▸ **Instruction**: Present the lines below as a Markdown table with columns No. and Line, starting with the line that contains "scientific name: Acharia stimulea" and going on through the end of the rows. Number the lines in order and leave out any blank ones.

▸ **Raw records**:
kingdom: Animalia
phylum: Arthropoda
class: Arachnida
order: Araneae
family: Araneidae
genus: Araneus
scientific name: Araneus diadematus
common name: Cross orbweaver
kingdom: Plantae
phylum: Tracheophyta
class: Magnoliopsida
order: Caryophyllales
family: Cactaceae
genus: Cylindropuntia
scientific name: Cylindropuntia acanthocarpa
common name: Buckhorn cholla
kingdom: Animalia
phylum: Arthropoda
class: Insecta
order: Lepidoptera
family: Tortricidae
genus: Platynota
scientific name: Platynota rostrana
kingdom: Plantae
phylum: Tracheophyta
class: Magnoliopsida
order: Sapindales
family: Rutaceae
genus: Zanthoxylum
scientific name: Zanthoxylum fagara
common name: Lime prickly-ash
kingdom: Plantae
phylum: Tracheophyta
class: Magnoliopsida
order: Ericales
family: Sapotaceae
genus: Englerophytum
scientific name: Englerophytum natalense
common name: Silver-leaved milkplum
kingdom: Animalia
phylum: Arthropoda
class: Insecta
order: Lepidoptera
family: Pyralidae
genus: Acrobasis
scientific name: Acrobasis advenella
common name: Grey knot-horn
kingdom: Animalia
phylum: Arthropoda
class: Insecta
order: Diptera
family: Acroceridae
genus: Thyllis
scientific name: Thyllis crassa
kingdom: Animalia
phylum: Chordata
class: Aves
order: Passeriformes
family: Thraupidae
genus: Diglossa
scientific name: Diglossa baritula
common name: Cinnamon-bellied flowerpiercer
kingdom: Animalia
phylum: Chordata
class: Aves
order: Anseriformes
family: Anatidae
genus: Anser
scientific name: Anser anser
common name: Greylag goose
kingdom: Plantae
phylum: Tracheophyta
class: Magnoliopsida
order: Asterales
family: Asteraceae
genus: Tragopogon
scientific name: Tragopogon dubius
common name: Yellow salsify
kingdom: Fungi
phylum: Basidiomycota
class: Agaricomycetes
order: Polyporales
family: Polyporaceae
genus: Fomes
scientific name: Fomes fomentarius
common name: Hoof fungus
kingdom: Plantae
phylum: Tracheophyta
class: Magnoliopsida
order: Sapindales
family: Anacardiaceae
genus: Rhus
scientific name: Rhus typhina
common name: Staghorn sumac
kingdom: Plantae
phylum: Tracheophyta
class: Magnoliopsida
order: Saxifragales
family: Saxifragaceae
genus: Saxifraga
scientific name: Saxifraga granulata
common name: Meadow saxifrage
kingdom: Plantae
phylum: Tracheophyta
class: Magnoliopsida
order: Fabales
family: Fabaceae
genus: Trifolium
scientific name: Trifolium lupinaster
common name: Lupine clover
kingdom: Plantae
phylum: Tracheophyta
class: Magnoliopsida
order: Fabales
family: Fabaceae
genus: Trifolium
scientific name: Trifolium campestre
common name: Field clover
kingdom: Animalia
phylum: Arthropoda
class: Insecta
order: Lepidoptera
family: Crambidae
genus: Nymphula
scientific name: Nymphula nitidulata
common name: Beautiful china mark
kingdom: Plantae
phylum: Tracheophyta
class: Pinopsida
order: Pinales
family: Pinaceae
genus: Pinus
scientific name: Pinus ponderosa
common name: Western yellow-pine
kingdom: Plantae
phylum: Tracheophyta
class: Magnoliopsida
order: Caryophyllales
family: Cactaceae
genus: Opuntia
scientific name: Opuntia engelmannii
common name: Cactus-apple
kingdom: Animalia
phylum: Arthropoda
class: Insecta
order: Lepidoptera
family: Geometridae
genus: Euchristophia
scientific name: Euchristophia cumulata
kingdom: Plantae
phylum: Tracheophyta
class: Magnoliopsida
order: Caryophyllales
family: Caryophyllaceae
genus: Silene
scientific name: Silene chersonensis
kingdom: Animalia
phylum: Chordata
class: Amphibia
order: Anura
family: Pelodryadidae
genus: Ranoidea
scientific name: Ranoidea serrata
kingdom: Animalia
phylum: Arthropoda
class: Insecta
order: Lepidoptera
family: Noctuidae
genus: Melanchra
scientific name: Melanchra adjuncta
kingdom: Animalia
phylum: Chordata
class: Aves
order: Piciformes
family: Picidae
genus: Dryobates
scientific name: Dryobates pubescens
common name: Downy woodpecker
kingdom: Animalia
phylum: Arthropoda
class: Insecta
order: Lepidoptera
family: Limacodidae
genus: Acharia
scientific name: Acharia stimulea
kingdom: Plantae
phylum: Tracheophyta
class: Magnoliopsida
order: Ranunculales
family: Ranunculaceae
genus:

▸ **Exercise output**:
| No. | Line |
|---|---|
| 1 | scientific name: Acharia stimulea |
| 2 | kingdom: Plantae |
| 3 | phylum: Tracheophyta |
| 4 | class: Magnoliopsida |
| 5 | order: Ranunculales |
| 6 | family: Ranunculaceae |
| 7 | genus: |